Around 9:30 a.m. on Saturday, Ilie Watterson was downstairs in her home on Laurel Street in Inverness Park when a powerful gust swept through the neighborhood. Almost at once, she heard the ominous creaking and snapping of Douglas firs in the lot next door. She shouted to her children, who were on the top floor, to hurry downstairs, just as three trees crashed onto her front lawn, taking out an oak and a bay tree. Three more flattened a chicken coop, a goat shed and a deck in the backyard. 

It was like a freight train came rumbling through, her neighbor remarked. 

“Luckily it didn’t hit the actual house, and everybody was fine,” Ms. Watterson said, “but it was a very intense three minutes.” The goats survived, but one chicken, Mohawk, was not as lucky. 

Two trees fell on Inverness Way, one crushing a power pole, the other landing on house. (David Briggs / Point Reyes Light)

Meanwhile, in the seashore, sometime between 9 and 10 a.m., a large pine toppled across the road at the top of Ottinger’s Hill, trapping a few dozen cars on the west side of the barricade until PG&E crews arrived hours later to declare the area safe for clearing. 

According to park spokesman Earl Perez-Foust, widespread structural damage has taken priority over restoring trails as the park sets about the task of triaging cleanup. 

For some of West Marin’s old-timers, the storm evoked memories of the 1982 deluge, which dumped a foot of rain in just a few hours, triggering landslides that destroyed 100 homes and flooding 2,000 more. For Ms. Singh, it brought memories of a more recent disaster: New Year’s Eve of 2005, just six weeks after her daughter was born. Back then, the market suffered similar devastation, with broken refrigerators and ruined inventory. 
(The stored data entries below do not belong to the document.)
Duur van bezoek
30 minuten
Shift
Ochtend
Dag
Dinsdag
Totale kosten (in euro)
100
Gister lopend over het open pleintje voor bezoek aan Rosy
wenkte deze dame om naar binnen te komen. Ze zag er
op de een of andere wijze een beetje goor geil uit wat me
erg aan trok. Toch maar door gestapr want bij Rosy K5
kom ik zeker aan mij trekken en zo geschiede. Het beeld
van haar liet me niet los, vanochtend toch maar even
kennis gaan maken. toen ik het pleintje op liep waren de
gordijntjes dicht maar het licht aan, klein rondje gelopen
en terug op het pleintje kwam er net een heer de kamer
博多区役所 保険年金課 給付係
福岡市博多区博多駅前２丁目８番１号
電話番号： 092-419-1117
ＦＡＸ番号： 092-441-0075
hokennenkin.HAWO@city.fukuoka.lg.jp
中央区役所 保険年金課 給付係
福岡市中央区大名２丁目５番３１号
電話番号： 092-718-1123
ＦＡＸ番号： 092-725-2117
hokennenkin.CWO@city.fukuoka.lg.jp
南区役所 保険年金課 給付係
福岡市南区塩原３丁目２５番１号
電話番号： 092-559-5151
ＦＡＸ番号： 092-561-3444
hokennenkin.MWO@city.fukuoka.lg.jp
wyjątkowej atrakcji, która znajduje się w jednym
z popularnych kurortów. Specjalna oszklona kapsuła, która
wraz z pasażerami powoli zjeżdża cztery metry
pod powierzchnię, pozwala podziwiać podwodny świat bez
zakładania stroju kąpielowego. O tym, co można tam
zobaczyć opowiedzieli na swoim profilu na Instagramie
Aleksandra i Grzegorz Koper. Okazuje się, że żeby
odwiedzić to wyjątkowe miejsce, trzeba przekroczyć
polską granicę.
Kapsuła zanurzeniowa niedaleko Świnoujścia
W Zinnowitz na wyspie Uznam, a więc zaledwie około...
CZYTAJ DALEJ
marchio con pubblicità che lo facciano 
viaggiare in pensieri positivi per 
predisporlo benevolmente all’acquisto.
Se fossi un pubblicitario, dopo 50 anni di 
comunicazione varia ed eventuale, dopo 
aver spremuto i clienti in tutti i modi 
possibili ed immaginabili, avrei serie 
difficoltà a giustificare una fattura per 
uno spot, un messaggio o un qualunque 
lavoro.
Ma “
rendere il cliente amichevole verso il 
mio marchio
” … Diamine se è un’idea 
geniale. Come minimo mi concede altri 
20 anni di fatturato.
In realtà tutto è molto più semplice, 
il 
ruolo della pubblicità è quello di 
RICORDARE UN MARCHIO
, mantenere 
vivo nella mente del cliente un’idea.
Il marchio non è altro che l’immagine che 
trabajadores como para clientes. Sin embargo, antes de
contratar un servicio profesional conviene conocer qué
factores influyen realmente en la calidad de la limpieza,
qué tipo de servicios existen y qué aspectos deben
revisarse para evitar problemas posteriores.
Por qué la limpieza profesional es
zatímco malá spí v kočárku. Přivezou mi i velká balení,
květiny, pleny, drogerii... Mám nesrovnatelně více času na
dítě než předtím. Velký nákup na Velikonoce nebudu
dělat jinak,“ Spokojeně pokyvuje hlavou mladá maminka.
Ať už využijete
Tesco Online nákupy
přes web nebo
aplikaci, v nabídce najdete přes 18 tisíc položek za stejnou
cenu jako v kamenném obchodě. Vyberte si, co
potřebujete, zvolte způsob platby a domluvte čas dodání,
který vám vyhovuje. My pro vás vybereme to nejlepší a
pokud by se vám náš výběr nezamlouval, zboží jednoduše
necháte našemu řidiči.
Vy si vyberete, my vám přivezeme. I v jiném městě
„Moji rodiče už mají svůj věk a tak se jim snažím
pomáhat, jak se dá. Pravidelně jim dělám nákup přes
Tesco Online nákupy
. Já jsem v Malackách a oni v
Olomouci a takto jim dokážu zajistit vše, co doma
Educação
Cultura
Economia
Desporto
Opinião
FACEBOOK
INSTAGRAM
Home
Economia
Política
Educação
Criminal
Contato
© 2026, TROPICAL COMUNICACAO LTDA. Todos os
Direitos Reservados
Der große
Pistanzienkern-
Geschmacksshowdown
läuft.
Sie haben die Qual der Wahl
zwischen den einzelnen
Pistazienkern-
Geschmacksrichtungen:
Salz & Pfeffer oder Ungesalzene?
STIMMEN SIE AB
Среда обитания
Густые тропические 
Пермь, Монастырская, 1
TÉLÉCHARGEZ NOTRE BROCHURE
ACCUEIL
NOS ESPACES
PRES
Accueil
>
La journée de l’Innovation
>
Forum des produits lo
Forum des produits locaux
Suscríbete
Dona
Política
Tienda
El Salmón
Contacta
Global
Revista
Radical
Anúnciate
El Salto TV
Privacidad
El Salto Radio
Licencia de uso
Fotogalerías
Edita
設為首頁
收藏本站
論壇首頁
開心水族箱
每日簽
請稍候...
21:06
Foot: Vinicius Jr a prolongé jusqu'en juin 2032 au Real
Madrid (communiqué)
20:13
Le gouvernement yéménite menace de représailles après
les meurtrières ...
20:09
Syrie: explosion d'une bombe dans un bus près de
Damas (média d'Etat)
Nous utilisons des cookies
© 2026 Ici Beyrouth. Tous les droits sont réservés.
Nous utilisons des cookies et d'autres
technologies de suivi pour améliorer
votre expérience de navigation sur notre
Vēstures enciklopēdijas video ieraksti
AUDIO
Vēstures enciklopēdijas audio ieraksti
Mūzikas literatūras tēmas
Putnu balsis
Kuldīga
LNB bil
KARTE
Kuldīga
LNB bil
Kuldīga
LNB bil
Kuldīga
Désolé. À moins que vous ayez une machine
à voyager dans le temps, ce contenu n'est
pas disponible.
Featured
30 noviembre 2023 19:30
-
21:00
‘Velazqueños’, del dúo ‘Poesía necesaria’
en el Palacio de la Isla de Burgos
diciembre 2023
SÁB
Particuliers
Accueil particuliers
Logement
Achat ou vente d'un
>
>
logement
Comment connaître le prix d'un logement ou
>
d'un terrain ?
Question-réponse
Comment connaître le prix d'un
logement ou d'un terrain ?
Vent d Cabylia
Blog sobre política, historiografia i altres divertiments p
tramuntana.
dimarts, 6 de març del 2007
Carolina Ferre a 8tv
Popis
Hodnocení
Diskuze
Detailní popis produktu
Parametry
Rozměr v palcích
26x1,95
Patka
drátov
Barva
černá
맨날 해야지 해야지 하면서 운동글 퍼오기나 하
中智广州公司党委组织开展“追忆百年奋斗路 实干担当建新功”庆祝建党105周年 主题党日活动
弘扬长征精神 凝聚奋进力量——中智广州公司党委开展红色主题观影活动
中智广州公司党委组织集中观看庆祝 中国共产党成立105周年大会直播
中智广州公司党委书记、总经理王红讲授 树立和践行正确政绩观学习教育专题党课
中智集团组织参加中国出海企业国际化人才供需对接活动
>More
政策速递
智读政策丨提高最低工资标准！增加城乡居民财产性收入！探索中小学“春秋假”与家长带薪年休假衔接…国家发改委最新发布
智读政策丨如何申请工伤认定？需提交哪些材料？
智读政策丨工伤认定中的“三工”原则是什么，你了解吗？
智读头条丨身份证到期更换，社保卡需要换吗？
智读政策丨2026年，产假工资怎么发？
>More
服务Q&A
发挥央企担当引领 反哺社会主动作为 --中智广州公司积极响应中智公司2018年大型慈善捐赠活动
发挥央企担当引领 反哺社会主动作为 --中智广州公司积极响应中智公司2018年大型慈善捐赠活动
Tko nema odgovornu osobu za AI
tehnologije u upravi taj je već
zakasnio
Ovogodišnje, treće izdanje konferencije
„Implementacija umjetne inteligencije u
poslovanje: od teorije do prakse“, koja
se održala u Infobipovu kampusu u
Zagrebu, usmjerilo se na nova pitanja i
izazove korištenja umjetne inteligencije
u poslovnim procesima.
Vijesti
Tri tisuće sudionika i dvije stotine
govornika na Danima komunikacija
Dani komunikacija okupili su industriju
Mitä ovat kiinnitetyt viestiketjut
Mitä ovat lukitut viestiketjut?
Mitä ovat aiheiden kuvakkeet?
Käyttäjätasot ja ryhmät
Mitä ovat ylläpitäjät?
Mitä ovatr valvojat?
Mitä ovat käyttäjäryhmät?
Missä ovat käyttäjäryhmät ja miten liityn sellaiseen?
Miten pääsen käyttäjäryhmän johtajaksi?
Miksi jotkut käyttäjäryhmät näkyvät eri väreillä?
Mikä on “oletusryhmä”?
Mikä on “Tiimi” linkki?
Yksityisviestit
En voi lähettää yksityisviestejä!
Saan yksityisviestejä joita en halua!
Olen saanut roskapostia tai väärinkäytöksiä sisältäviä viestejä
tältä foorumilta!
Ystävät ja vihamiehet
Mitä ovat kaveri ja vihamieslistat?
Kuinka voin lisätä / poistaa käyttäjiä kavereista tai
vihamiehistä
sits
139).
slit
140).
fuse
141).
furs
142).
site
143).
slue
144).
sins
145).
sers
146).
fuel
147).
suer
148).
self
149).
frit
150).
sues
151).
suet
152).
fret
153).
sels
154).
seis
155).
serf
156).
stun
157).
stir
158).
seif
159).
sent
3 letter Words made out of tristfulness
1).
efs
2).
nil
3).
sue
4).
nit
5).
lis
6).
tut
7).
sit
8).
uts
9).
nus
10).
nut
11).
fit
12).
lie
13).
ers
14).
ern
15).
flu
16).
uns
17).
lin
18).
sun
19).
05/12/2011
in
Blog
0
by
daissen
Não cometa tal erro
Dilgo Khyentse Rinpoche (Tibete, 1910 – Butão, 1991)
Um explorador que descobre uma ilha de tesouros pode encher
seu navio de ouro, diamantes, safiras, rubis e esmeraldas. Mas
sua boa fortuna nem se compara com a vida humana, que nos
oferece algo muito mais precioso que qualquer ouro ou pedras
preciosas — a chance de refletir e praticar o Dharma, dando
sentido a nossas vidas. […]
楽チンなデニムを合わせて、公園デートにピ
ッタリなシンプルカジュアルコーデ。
“It’s very traumatic, going through a flood,” Ms. Singh reflected. “I didn’t even realize I was depressed at the time. You’re just trying to fix everything. Your kids are young, you have a big mortgage, and you keep pushing forward until you break. I just kept going and going, and then I had to break down.”

FEMA loans were the family’s lifeline then, and she expects they will need to turn to them again. But to be eligible for federal disaster relief, Marin would need to be declared a federally-designated disaster area—a designation it received after the winter storms of 2006, when businesses secured $1.5 million in assistance. 

So far, “this storm does not look like we would get close to [FEMA] assistance,” Mr. Torrence said, adding that the county was still reviewing the situation. “Typically, there would need to be significant damage to properties throughout the entire county.” 

Marin last declared a state of emergency in January 2023 after storms caused widespread damage. Such declarations enable the county to apply for state and even federal assistance to cover infrastructure repairs and related expenses. They also open the door to low-interest loans and other forms of aid to help residents and businesses recover from private infrastructure damage.